Les apparitions de Fatima sont d'abord, et avant tout, un message spirituel délivré par la Vierge celui de la conversion et la fin des offenses. Elles sont aussi, d'une certaine manière, une leçon politique aux peuples de la terre. Adressé depuis une vieille terre de chrétienté, de reconquête et de mission, à des petits pastoureaux enracinés dans leur Portugal natal, le message marial vient rappeler à tous qu'au milieu du déchainement du Mal et des bombes, une Mère veille sur nous.
À travers les apparitions de la Vierge, c'est l'universalité de l'Église qui, telle le Soleil, resplendit à la face du monde. On croyait la barque de Pierre dépassée ? La voilà au contraire en première ligne, aux avant-postes de l'Histoire. Le miracle de Fatima vient rappeler qu'à l'aube du siècle des idéologies et des mondialismes destructeurs, la parole de l'Église - qui seule a les promesses de l'éternité - a encore du prix. Plus que jamais.

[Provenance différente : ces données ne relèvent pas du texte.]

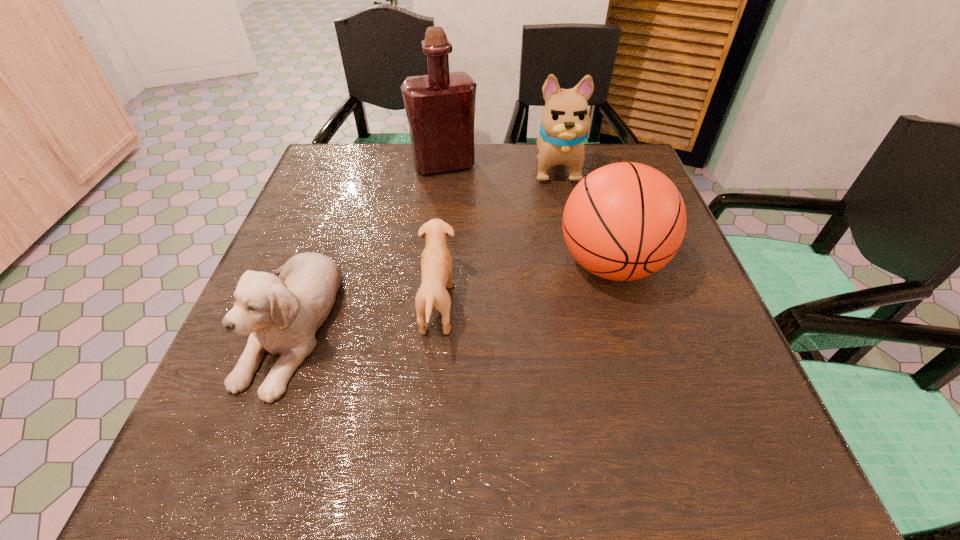
This screenshot has height=540, width=960. I want to click on object that is the third closest to the liquor, so 436,262.

This screenshot has width=960, height=540. In order to click on puppy that can be found as the second closest to the farthest puppy in this screenshot , I will do `click(282, 314)`.

Identify which puppy is the closest to the tallest object. Please provide its 2D coordinates. Your answer should be formatted as a tuple, i.e. [(x, y)], where the tuple contains the x and y coordinates of a point satisfying the conditions above.

[(565, 118)]

The width and height of the screenshot is (960, 540). In order to click on vacant space that satisfies the following two spatial constraints: 1. on the face of the farthest puppy; 2. on the right side of the basketball in this screenshot , I will do `click(577, 265)`.

In order to click on free space that satisfies the following two spatial constraints: 1. on the left side of the shortest object; 2. on the front-facing side of the leftmost puppy in this screenshot , I will do `click(436, 323)`.

Identify the location of vacant space that satisfies the following two spatial constraints: 1. on the front side of the basketball; 2. on the left side of the liquor. The width and height of the screenshot is (960, 540). (434, 265).

What are the coordinates of `free location that satisfies the following two spatial constraints: 1. on the face of the tallest puppy; 2. on the left side of the shortest object` in the screenshot? It's located at (587, 305).

Identify the location of blank area in the image that satisfies the following two spatial constraints: 1. on the face of the basketball; 2. on the right side of the tallest puppy. This screenshot has height=540, width=960. (577, 265).

At what (x,y) coordinates should I click in order to perform the action: click on blank space that satisfies the following two spatial constraints: 1. on the left side of the shortest object; 2. on the front-facing side of the second shortest puppy. Please return your answer as a coordinate pair (x, y). Image resolution: width=960 pixels, height=540 pixels. Looking at the image, I should click on (436, 323).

C'est l’Église - « la seule Internationale qui tienne ! » dira le Maître de Martigues - qui pourra délivrer ce message de fraternité authentique des hommes, non en les fondant dans le tout indistinct du Marché, de l’État total ou du village global, mais en les enracinant dans l'amour du Prince de la Paix.
Fatima est sans doute le plus important des anniversaires de 1917. Le plus fondamental en tout cas, en ce qu'il est le seul à nous apporter des réponses. Alors que le monde, notamment en Orient, n en a pas fini de payer les pots cassés de cette année charnière (conséquences inextricables de la déclaration Balfour du 2 novembre 1917; révoltes arabes agitées par T.E. Lawrence; génocides des Chrétiens dans l’empire ottoman), il est plus que temps de tourner les yeux vers Notre-Dame de Fatima. Si 1917 doit être une leçon, alors qu elle soit notre institutrice.